Gender, children and missing data: The AGEE project at the World Data Forum, April 2023
By Elaine Unterhalter
Over the last thirty years, there has been a huge investment in just about every country in the world to enhance the capacity of government education departments to collect and analyse administrative data on children at school. Gender has been one of the main organising categories, allowing places and phases of education where girls and boys are present and absent to be mapped. But this big effort around Education Management Information Systems (EMIS) and concern with gender parity in enrolments, progression or attainment, has obscured gaps in these systems, with gender and intersecting inequalities a particular aspect of the omissions. These gaps around data raise questions about whether good enough judgements are being made about, for and with the most vulnerable, the most excluded, and plans for a future that would prevent these exclusions.
Members of the AGEE (Accountability for Gender Equality in Education) project presented on these themes at the UN World Data Forum, held in Hangzhou in April. The Forum brought together an estimated worldwide community of approximately 11,000 people interested in how data can be better collected and interpreted to support the partnerships established to deliver on the SDGs. One outcome of the Forum was the Hangzhou Declaration, which stresses a perception of data as a ‘strategic asset’ and urgently calls for an increase in the level and scale of investments in data and statistics from domestic and international actors. The Declaration highlights the need for public, private and philanthropic sectors to strengthen statistical capacity in low-income countries and fragile States, close data gaps for vulnerable groups, and enhance country resilience, using data to assist efforts to support people through periods of economic crisis, protracted conflicts, climate emergency, increased food insecurity and anticipated future pandemics.
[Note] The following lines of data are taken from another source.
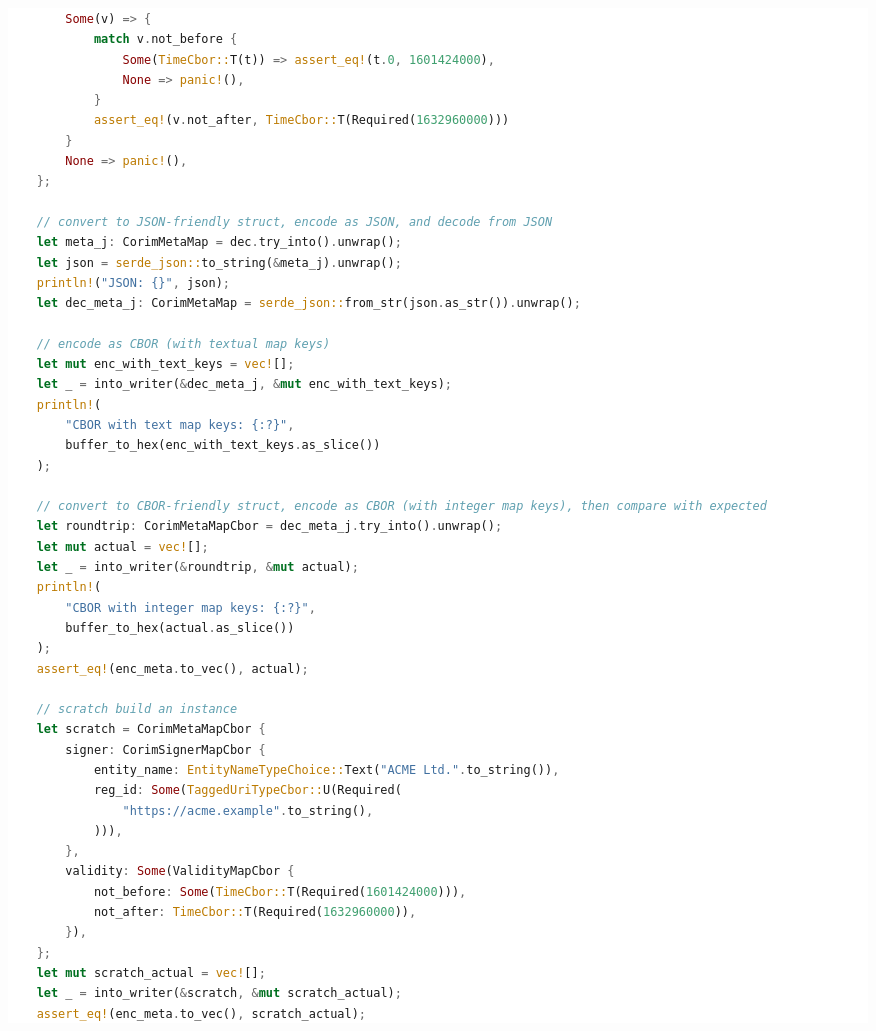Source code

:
```rust
        Some(v) => {
            match v.not_before {
                Some(TimeCbor::T(t)) => assert_eq!(t.0, 1601424000),
                None => panic!(),
            }
            assert_eq!(v.not_after, TimeCbor::T(Required(1632960000)))
        }
        None => panic!(),
    };

    // convert to JSON-friendly struct, encode as JSON, and decode from JSON
    let meta_j: CorimMetaMap = dec.try_into().unwrap();
    let json = serde_json::to_string(&meta_j).unwrap();
    println!("JSON: {}", json);
    let dec_meta_j: CorimMetaMap = serde_json::from_str(json.as_str()).unwrap();

    // encode as CBOR (with textual map keys)
    let mut enc_with_text_keys = vec![];
    let _ = into_writer(&dec_meta_j, &mut enc_with_text_keys);
    println!(
        "CBOR with text map keys: {:?}",
        buffer_to_hex(enc_with_text_keys.as_slice())
    );

    // convert to CBOR-friendly struct, encode as CBOR (with integer map keys), then compare with expected
    let roundtrip: CorimMetaMapCbor = dec_meta_j.try_into().unwrap();
    let mut actual = vec![];
    let _ = into_writer(&roundtrip, &mut actual);
    println!(
        "CBOR with integer map keys: {:?}",
        buffer_to_hex(actual.as_slice())
    );
    assert_eq!(enc_meta.to_vec(), actual);

    // scratch build an instance
    let scratch = CorimMetaMapCbor {
        signer: CorimSignerMapCbor {
            entity_name: EntityNameTypeChoice::Text("ACME Ltd.".to_string()),
            reg_id: Some(TaggedUriTypeCbor::U(Required(
                "https://acme.example".to_string(),
            ))),
        },
        validity: Some(ValidityMapCbor {
            not_before: Some(TimeCbor::T(Required(1601424000))),
            not_after: TimeCbor::T(Required(1632960000)),
        }),
    };
    let mut scratch_actual = vec![];
    let _ = into_writer(&scratch, &mut scratch_actual);
    assert_eq!(enc_meta.to_vec(), scratch_actual);
```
This concern with the gaps in data and the need to build accountable and equitable systems for data governance is laudable, but during the Forum there was only very limited discussion of the specific needs of children and some of the gender issues these needs raise. On a panel convened by the NORRAG Missing Data project, members of the AGEE team (Elaine Unterhalter and Lebo Moletsane) were joined by speakers from NORRAG, the Governance Lab (GovLab), and the International Data Alliance for Children on the Move (IDAC) who highlighted the need to consider some of the unique characteristics of children and the governance issues around data these raised, the ways in which populations of mobile children, and the many subgroups within this, were generally overlooked in official statistics, and the ways historically marginalised peoples, such as indigenous peoples, have not had rights to own and share in the development of data. As members of the AGEE team argued, gender has been understood in very limited ways with regard to data on children, whereby children have been characterised generally in binary terms, as in or out of school, or as male or female. The complex social relations in and around education that form gendered structures, identities, ideas and actions have not been systematically mapped through data, and the experiences and forms of vulnerability of many groups of children are not known or engaged in processes of change.
Dashboards have been one way the data developing and using community has tried to marshal a wide range of information in accessible and transparent ways. Gender and education dashboards such as that developed by the project MHM in Ten (mapping a ten year agenda on menstrual health management in schools), and the Equal Measures 2030 project, and visualizations such as the EGER platform all add depth to our understandings However, Steve McFeely, a member of the AGEE steering committee and currently Director of Data and Analytics at WHO, has written that dashboards are not the answer to everything, as they distil patterns and associations but cannot protect against all accidents and emergencies. For those, we need judgement together with data. In the field of children, education, gender and data, we acknowledge the need for careful judgement about forms of inequality and how to change these, concerns with the safety of children, and improvements in youth participation in thinking about data and its uses.
We have tried to build some of these processes into work on the AGEE dashboard, where the process of thinking about data together and building the dashboard is as important as the product. Thus the AGEE approach encourages participatory documentation of the different ways in which gender and other intersecting inequalities shape education-related opportunities and outcomes for children across many different settings. The dashboard is flexible and can be used to build partnerships around reflecting on data and their absence at cross-national, national, institutional and neighbourhood levels. The six domains of the AGEE Framework and the process we have established for thinking about indicators and data, allow for noting both the data we have, what is missing, and what needs to be collected.
The process of reflection we have been using in the AGEE project is distilled in this diagram:
While we are still quite far away from having good dashboards at all these levels and sufficient robust data, as called for at the Transforming Education Summit in 2022. We hope that the urgency of the need to enhance the collection of data and the building of data networks, highlighted at the UN World Data Forum will generate a deepened interest in and engagement with the work of the AGEE project and the community of practice we have built.